- _What is expected_
Count the lines below that contain the string "quality", with case significant, and reply with the number alone.

- _Records to use_
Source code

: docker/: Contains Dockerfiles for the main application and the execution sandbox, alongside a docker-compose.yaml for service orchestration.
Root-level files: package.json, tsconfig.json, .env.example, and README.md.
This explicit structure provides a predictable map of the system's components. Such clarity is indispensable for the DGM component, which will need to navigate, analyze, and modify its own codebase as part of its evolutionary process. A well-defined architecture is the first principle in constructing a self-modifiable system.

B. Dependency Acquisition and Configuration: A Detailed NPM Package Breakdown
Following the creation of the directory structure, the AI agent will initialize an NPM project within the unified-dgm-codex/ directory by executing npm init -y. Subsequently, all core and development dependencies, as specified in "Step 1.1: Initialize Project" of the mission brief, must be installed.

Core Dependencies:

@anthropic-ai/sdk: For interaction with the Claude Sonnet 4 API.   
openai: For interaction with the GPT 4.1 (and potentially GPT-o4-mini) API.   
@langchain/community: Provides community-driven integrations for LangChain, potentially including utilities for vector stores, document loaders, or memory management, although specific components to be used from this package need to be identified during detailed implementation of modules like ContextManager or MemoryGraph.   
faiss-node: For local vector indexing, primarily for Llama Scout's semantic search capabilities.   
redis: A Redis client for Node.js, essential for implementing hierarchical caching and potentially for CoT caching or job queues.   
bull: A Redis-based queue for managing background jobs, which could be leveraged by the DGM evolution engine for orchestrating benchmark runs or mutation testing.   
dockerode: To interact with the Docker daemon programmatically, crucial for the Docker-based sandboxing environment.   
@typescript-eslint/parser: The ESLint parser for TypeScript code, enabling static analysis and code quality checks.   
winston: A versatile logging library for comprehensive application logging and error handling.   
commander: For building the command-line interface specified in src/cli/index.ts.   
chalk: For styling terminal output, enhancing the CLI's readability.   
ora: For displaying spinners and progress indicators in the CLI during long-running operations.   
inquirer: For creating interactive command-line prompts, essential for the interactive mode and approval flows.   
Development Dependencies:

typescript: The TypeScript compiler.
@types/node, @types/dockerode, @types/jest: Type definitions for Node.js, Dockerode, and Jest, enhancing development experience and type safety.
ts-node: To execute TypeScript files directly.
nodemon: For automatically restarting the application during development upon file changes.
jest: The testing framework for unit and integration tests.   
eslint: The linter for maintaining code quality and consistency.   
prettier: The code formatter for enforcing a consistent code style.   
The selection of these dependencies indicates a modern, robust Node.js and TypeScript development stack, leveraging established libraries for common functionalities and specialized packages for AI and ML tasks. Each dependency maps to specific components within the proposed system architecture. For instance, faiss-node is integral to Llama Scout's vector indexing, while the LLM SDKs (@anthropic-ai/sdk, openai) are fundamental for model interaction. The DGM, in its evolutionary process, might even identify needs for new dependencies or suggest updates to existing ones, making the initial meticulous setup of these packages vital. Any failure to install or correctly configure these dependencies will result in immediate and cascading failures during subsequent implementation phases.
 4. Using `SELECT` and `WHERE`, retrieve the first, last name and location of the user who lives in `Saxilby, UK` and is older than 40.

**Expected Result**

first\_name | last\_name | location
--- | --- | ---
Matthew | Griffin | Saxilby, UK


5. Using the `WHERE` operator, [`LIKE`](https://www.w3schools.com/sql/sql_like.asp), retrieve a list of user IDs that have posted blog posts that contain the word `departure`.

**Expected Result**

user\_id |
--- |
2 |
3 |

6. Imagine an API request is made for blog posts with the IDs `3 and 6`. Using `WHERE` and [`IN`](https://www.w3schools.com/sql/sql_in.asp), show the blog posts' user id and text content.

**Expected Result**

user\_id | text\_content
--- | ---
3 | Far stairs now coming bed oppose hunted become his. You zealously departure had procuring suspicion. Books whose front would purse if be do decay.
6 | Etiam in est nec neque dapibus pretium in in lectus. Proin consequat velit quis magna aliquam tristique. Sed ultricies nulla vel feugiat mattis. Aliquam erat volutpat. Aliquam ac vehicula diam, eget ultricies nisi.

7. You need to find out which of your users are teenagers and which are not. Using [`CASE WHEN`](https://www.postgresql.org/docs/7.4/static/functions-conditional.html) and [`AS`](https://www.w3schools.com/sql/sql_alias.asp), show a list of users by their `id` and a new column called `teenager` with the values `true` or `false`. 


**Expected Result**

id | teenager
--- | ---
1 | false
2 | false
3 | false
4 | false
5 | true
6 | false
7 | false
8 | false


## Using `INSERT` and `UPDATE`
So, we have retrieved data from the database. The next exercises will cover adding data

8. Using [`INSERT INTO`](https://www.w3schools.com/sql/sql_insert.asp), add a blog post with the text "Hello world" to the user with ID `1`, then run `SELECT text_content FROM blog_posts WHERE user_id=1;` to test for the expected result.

- _Result for this task_
2